Question écrite n° 19414 de Mme Sandrine Hurel (Seine-Maritime - SOC)

publiée dans le JO Sénat du 22/09/2005 - page 2384

Mme Sandrine Hurel attire l'attention de Mme la ministre déléguée à la cohésion sociale et à la parité sur les conséquences de la réduction des crédits attribués aux associations intervenant dans le champ social. La Fédération nationale des associations d'accueil et de réinsertion sociale compte vingt-trois associations en Haute-Normandie qui remplissent toutes une mission de service public en direction de personnes et de familles en grande difficulté. Ces associations confrontées à d'importantes restrictions budgétaires sont aujourd'hui dans l'incapacité de faire face à l'augmentation des besoins sociaux liés à l'aggravation de la précarité et de la pauvreté.
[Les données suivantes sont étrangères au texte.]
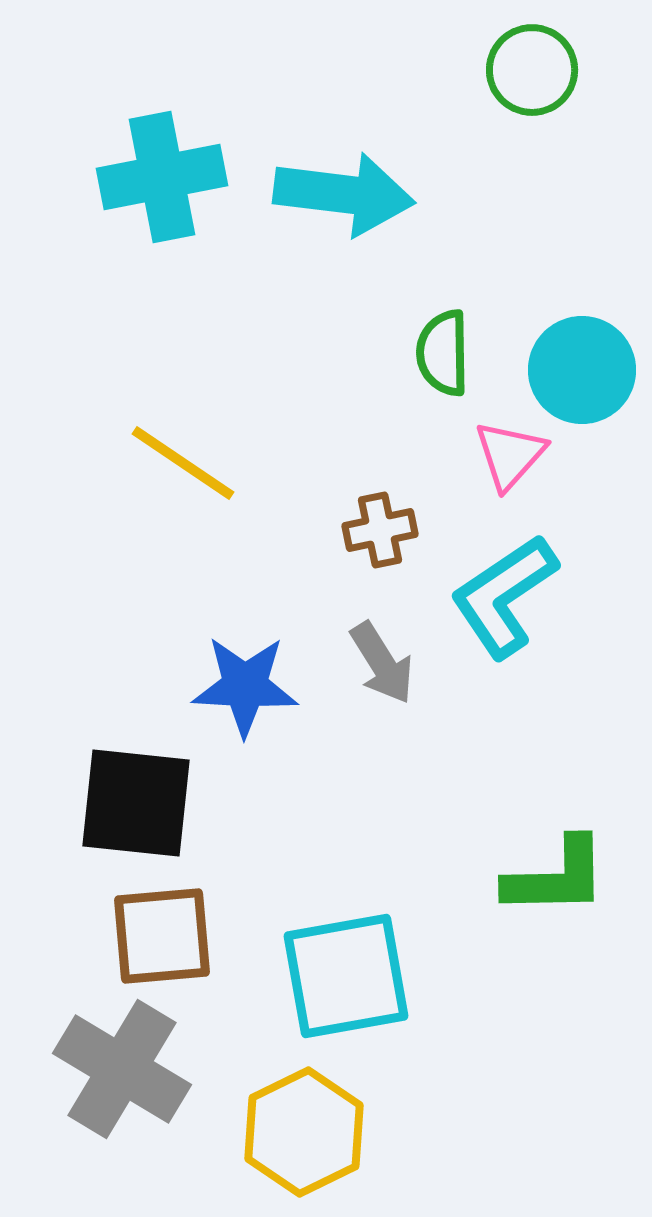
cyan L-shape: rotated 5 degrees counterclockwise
Sans moyens supplémentaires, elles expriment leur crainte de devoir licencier des personnels et d'être dans l'obligation de supprimer des missions qu'elles sont pourtant seules à exercer aujourd'hui. Aussi, elle lui demande quelles mesures le Gouvernement entend prendre afin de répondre aux légitimes revendications de ces associations qui luttent au quotidien contre l'exclusion.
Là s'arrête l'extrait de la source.